They are a standard accessory for casinos, drug lords and illegal bookmakers. But why would relatively low-paid Indian officials have any need for cash-counting machines?
Last month, income tax officials in the southern state of Karnataka who raided the house of politician KS Eshwarappa found gold, silver and cash stashed everywhere. But what took them aback was the cash counter.
When they asked why a private citizen might need such a machine in his home, the Indian Express newspaper reported Eshwarappa as saying: "The children in the house use it as a toy."
Cash counters have become a new focal point for anger at rampant corruption in India.
Last year, critics of the powerful leader Mayawati in Uttar Pradesh accused her of having several counting machines. Other politicians have been found with machines in their cars.
One manufacturer of counting machines in Chennai, south India, refused to reveal how many machines are sold to private citizens a month, beyond saying, "it's a good business".
Indians are used to corrupt officials. In 2011, a civil servant couple in central India were revealed to own 25 flats and 162 hectares of land.
Every cupboard in their house was stuffed with cash, including the spice jars, mattresses, pillows and washing machines.

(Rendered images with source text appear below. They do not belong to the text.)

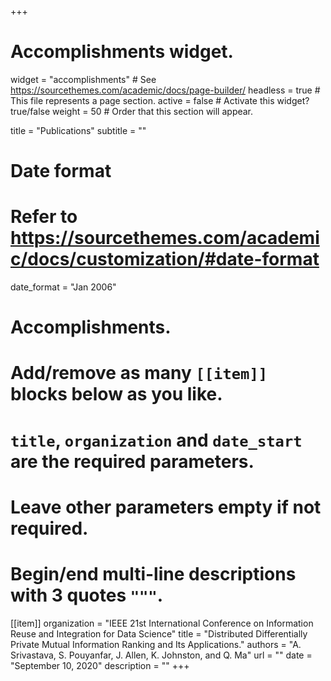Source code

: +++
# Accomplishments widget.
widget = "accomplishments"  # See https://sourcethemes.com/academic/docs/page-builder/
headless = true  # This file represents a page section.
active = false  # Activate this widget? true/false
weight = 50  # Order that this section will appear.

title = "Publications"
subtitle = ""

# Date format
#   Refer to https://sourcethemes.com/academic/docs/customization/#date-format
 date_format = "Jan 2006"

# Accomplishments.
#   Add/remove as many `[[item]]` blocks below as you like.
#   `title`, `organization` and `date_start` are the required parameters.
#   Leave other parameters empty if not required.
#   Begin/end multi-line descriptions with 3 quotes `"""`.
  
 [[item]]
  organization = "IEEE 21st International Conference on Information Reuse and Integration for Data Science"
  title = "Distributed Differentially Private Mutual Information Ranking and Its Applications."
  authors = "A. Srivastava, S. Pouyanfar, J. Allen, K. Johnston, and Q. Ma"
  url = ""
  date = "September 10, 2020"
  description = "" 
+++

Income tax officials who raided the house had to commander, yes, a counting machine.
"Indians are used to corruption. They are also aware that these days we're talking about many billions of rupees, not millions. But even so, to think that these people need to have machines at home to count cash is mind-boggling," said political analyst Satish Jacob.
"This is alarming. The government should ban the sale of these machines except to legitimate buyers such as banks or hotels," said Akash Ahluwalia, an anti-corruption activist in New Delhi.